November 23 Update: Missed Opportunity To Monitor Improper Claim Demials

As politicians and pundits ponder the future of the ACA, attention should also be paid to the opportunities that the ACA offered that were missed. On November 18, the Office of Audit of the Office of the Inspector General (IG) of the Department of Labor issued a report titled: “EBSA did not have the Ability to Protect the Estimated 79 Million Plan Participants in Self-Insured Health Plans from Improper Denials of Health Claims.”

The ACA required health plans and insurers, including self-insured employer plans, to afford their enrollees the opportunity for an internal review and an external review by an independent review organization (IRO) of denied health benefit claims. The Employee Benefit Services Administration (EBSA) is responsible for ensuring that ERISA employer plans meet these requirements.

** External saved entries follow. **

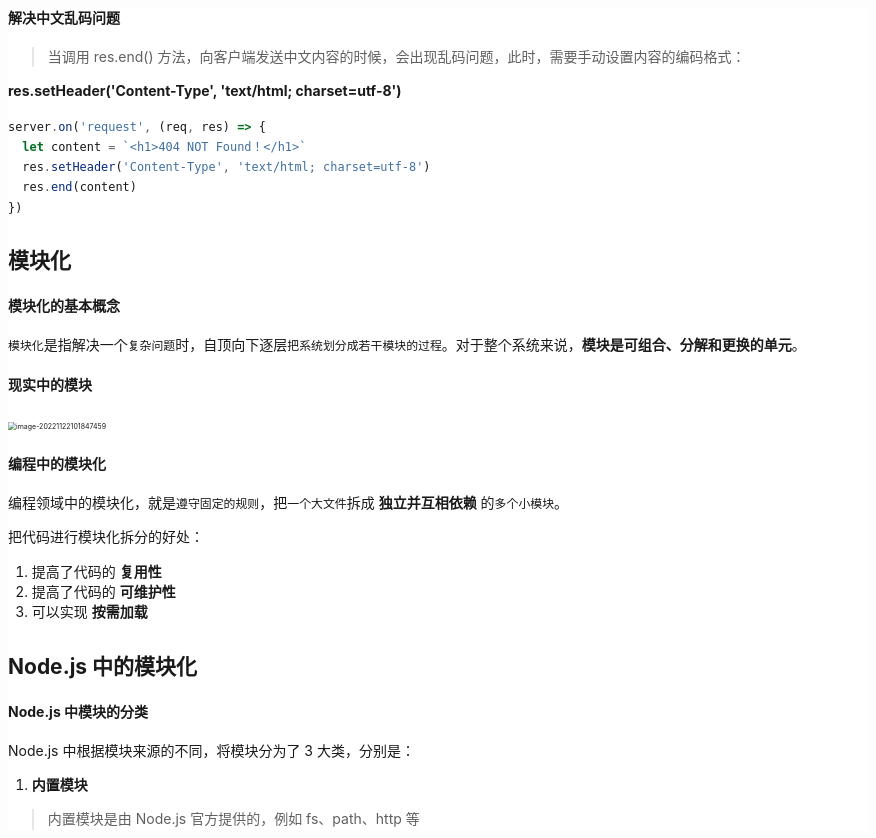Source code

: 

#### 解决中文乱码问题

> 当调用 res.end() 方法，向客户端发送中文内容的时候，会出现乱码问题，此时，需要手动设置内容的编码格式：



**res.setHeader('Content-Type', 'text/html; charset=utf-8')**

```js
server.on('request', (req, res) => {
  let content = `<h1>404 NOT Found！</h1>`
  res.setHeader('Content-Type', 'text/html; charset=utf-8')
  res.end(content)
})
```



## 模块化



#### 模块化的基本概念

`模块化`是指解决一个`复杂问题`时，自顶向下逐层`把系统划分成若干模块的过程`。对于整个系统来说，**模块是可组合、分解和更换的单元**。



#### 现实中的模块

<img src="C:\Users\JS04\AppData\Roaming\Typora\typora-user-images\image-20221122101847459.png" alt="image-20221122101847459" style="zoom:50%;" />





#### 编程中的模块化

编程领域中的模块化，就是`遵守固定的规则`，把`一个大文件`拆成 **独立并互相依赖** 的`多个小模块`。



把代码进行模块化拆分的好处：

1. 提高了代码的 **复用性**
2. 提高了代码的 **可维护性**
3. 可以实现 **按需加载**



## Node.js 中的模块化



#### Node.js 中模块的分类

Node.js 中根据模块来源的不同，将模块分为了 3 大类，分别是：

1.  **内置模块**

   > 内置模块是由 Node.js 官方提供的，例如 fs、path、http 等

The main tool that EBSA uses to collect information on health plans is the Form 5500. The IG asserts that the form 5500 does not capture statistical information on claims—such as the percentage of claims denied and the percentage of denials overturned—that regulators need to protect the rights of health plan participants. More importantly, health plans that cover 100 or fewer plan participants are exempt from annual reporting requirements. These smaller health plans cover approximately 79 million participants. Because of its failure to collect this information, EBSA was unable to conduct a study required by the ACA to report to Congress on, among other things, claim denial rates.

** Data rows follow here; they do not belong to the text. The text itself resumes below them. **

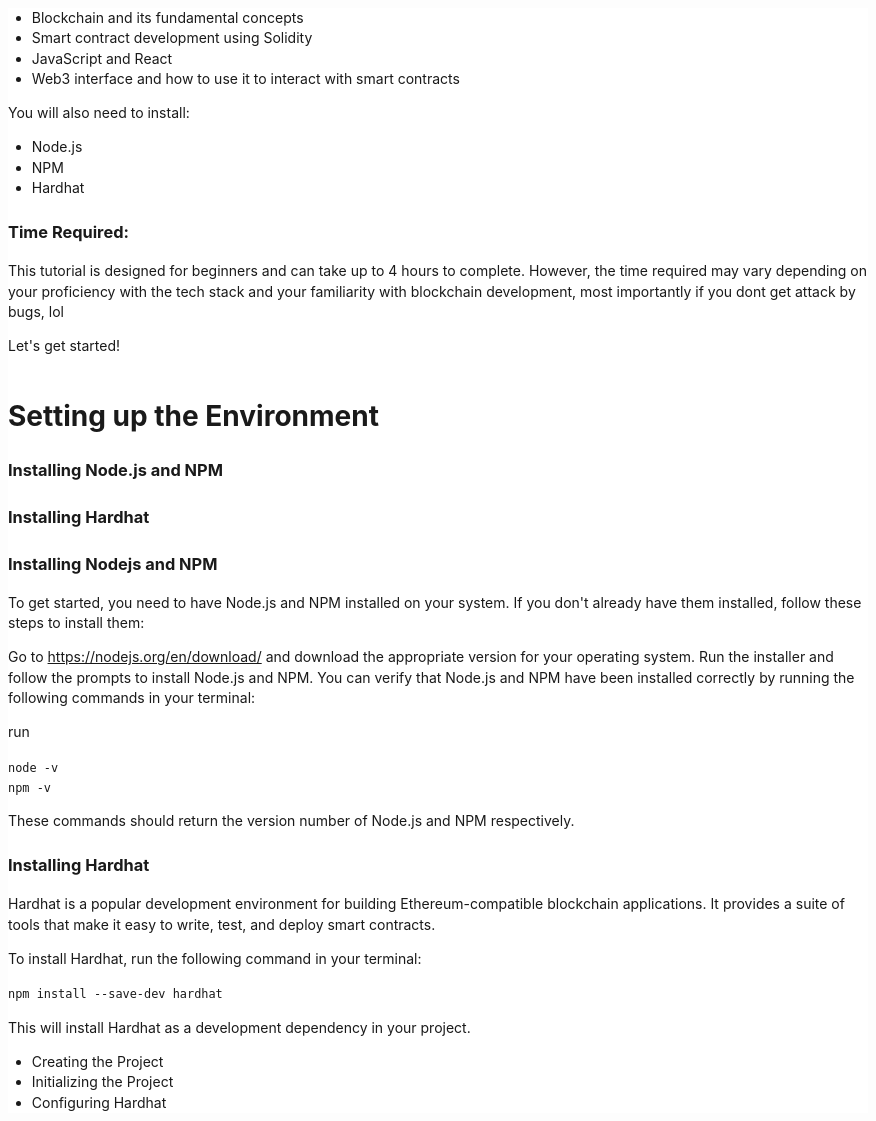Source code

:* Blockchain and its fundamental concepts
* Smart contract development using Solidity
* JavaScript and React
* Web3 interface and how to use it to interact with smart contracts

You will also need to install:
* Node.js
* NPM
* Hardhat

### Time Required:
This tutorial is designed for beginners and can take up to 4 hours to complete.
However, the time required may vary depending on your proficiency with the tech stack and your familiarity with blockchain development, most importantly if you dont get attack by bugs, lol


Let's get started!


# Setting up the Environment
### Installing Node.js and NPM
### Installing Hardhat

### Installing Nodejs and NPM
To get started, you need to have Node.js and NPM installed on your system. If you don't already have them installed, follow these steps to install them:

Go to https://nodejs.org/en/download/ and download the appropriate version for your operating system.
Run the installer and follow the prompts to install Node.js and NPM.
You can verify that Node.js and NPM have been installed correctly by running the following commands in your terminal:

run
```
node -v
npm -v
```

These commands should return the version number of Node.js and NPM respectively.

### Installing Hardhat
Hardhat is a popular development environment for building Ethereum-compatible blockchain applications. It provides a suite of tools that make it easy to write, test, and deploy smart contracts.

To install Hardhat, run the following command in your terminal:

``` css
npm install --save-dev hardhat
```

This will install Hardhat as a development dependency in your project.

*  Creating the Project
*  Initializing the Project
*  Configuring Hardhat
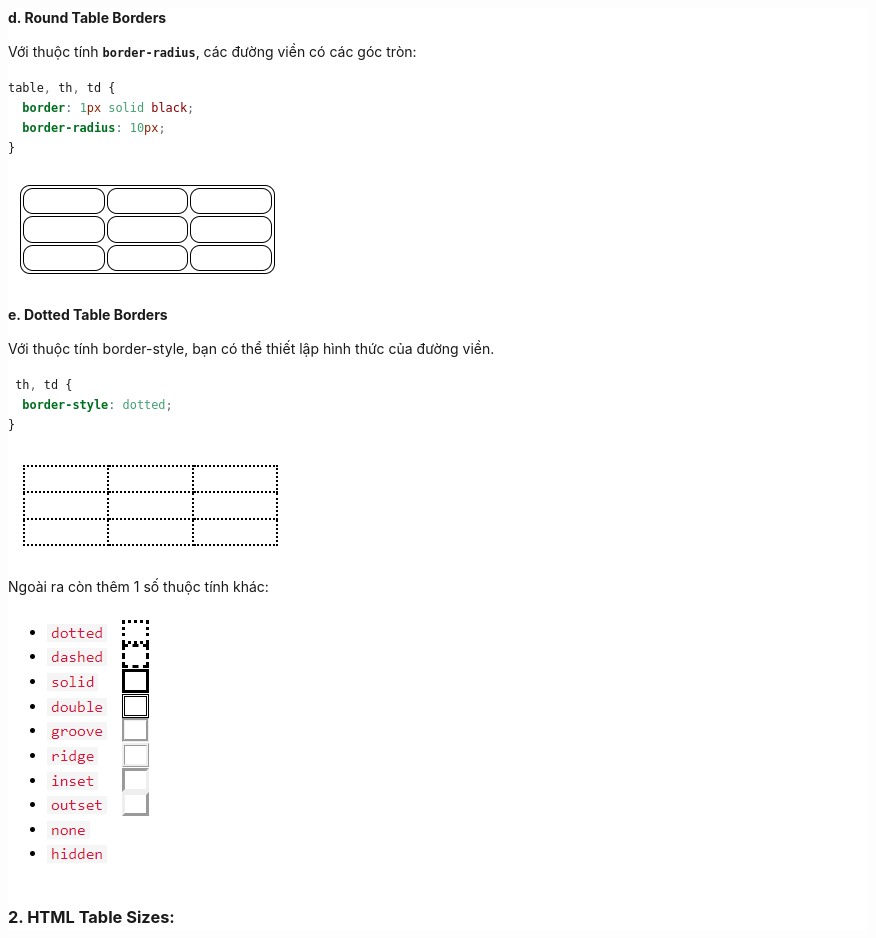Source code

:**d. Round Table Borders**

Với thuộc tính **`border-radius`**, các đường viền có các góc tròn:

```CSS
table, th, td {
  border: 1px solid black;
  border-radius: 10px;
}
```

<img src="./images/Round-Table-Borders.png" />

**e. Dotted Table Borders**

Với thuộc tính border-style, bạn có thể thiết lập hình thức của đường viền.

``` CSS
 th, td {
  border-style: dotted;
}
```

<img src="./images/Dotted-Table-Borders.png" />

Ngoài ra còn thêm 1 số thuộc tính khác:

<img src="./images/Dotted-Table-Borders-more.png" />

### 2. HTML Table Sizes:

EBSA has not, the IG asserts, analyzed claim denial data for the plans that do file the form 5500 or the over 68,000 participant inquiries it received related to partially or fully denied claims from 2012 to 2015. The Departments of Labor and Treasury and the Pension Benefit Guaranty Corporation have proposed revising the form 5500 to add a new Schedule J to collect information on claims, denials, and appeals, and ending the small health plan exclusion. This information will not be collected until 2019 (if the Trump administration finalizes the data collection requirement), however, and the data would not be analyzed until at earliest 2020.

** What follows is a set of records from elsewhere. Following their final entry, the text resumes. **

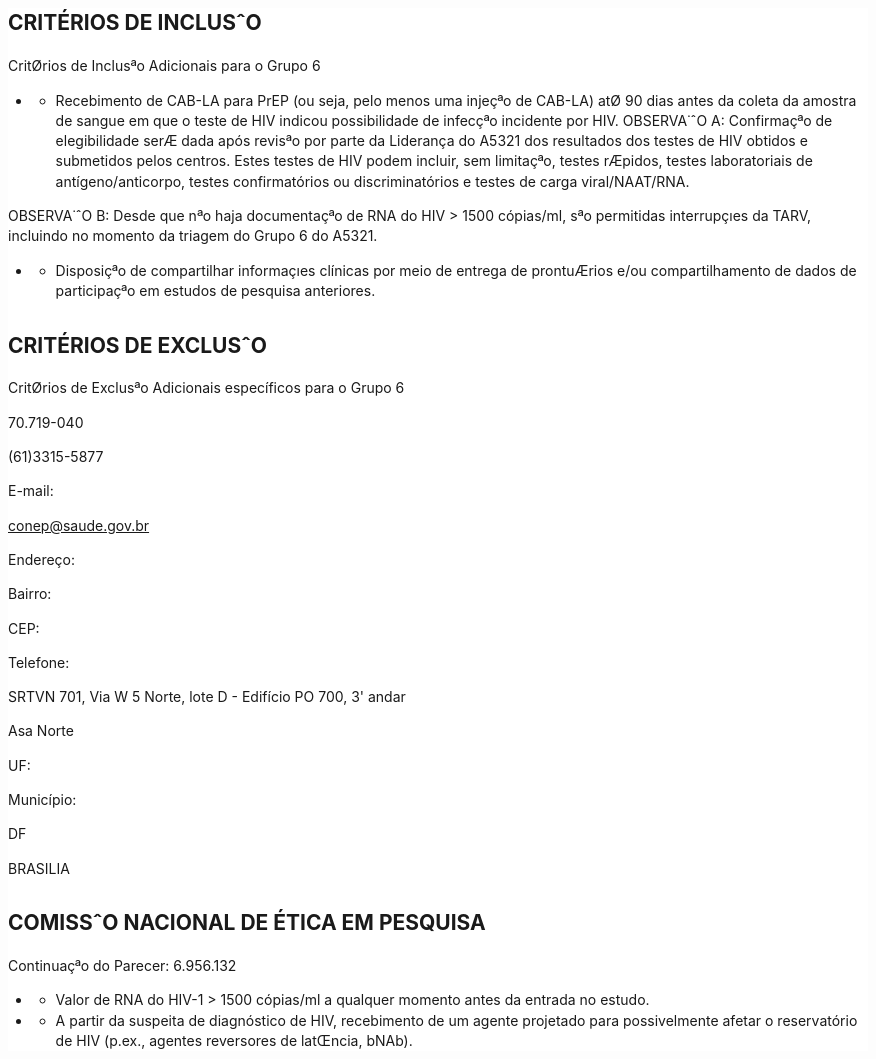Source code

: ## CRITÉRIOS DE INCLUSˆO

CritØrios de Inclusªo Adicionais para o Grupo 6

- - Recebimento de CAB-LA para PrEP (ou seja, pelo menos uma injeçªo de CAB-LA) atØ 90 dias antes da coleta da amostra de sangue em que o teste de HIV indicou possibilidade de infecçªo incidente por HIV. OBSERVA˙ˆO A: Confirmaçªo de elegibilidade serÆ dada após revisªo por parte da Liderança do A5321 dos resultados dos testes de HIV obtidos e submetidos pelos centros. Estes testes de HIV podem incluir, sem limitaçªo, testes rÆpidos, testes laboratoriais de antígeno/anticorpo, testes confirmatórios ou discriminatórios e testes de carga viral/NAAT/RNA.

OBSERVA˙ˆO B: Desde que nªo haja documentaçªo de RNA do HIV &gt; 1500 cópias/ml, sªo permitidas interrupçıes da TARV, incluindo no momento da triagem do Grupo 6 do A5321.

- -  Disposiçªo  de  compartilhar  informaçıes  clínicas  por  meio  de  entrega  de  prontuÆrios  e/ou compartilhamento  de  dados  de  participaçªo  em  estudos  de  pesquisa  anteriores.

## CRITÉRIOS DE EXCLUSˆO

CritØrios de Exclusªo Adicionais específicos para o Grupo 6

70.719-040

(61)3315-5877

E-mail:

conep@saude.gov.br

Endereço:

Bairro:

CEP:

Telefone:

SRTVN 701, Via W 5 Norte, lote D - Edifício PO 700, 3' andar

Asa Norte

UF:

Município:

DF

BRASILIA

## COMISSˆO NACIONAL DE ÉTICA EM PESQUISA



Continuaçªo do Parecer: 6.956.132

- - Valor de RNA do HIV-1 &gt; 1500 cópias/ml a qualquer momento antes da entrada no estudo.
- - A partir da suspeita de diagnóstico de HIV, recebimento de um agente projetado para possivelmente afetar o reservatório de HIV (p.ex., agentes reversores de latŒncia, bNAb).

The IG also found that EBSA has not given sufficient guidance to IROs; it has conducted only limited reviews of IROs to ensure that they are free from conflicts of interest and properly contracted, and that their determinations are binding and implemented by the plans. The IG also asserted that the fiduciary status of IROs under ERISA needs to be clarified.

EBSA responded at length to the IG report—indeed, the response is longer than the IG report itself. EBSA noted, as did the IG report, that it is proposing to collect more information of claim denials and appeals through the revised form 5500 and would collect the information from small plans as well as large. It also described a number of programs through which it oversees health plan compliance and explained its reliance on self-compliance monitoring by health plans and on participant complaints for identifying problems. It claimed that it had no authority to require reporting by IROs and that no further guidance to clarify the fiduciary status of IROs is needed (although it did not clarify in its response whether IROs are fiduciaries or not).

When Congress attempted to adopt a managed care bill of rights in 2001, a major sticking point was whether consumers would be allowed to sue managed care plans for wrongful claim denials. The ACA did not include such a private right of action, offering instead impartial external review of denied claims. Strong external review protections were never fully implemented, however, and data has not been collected to determine the extent of compliance with such requirements as exist. Further progress in protecting the rights of workers may now be impossible.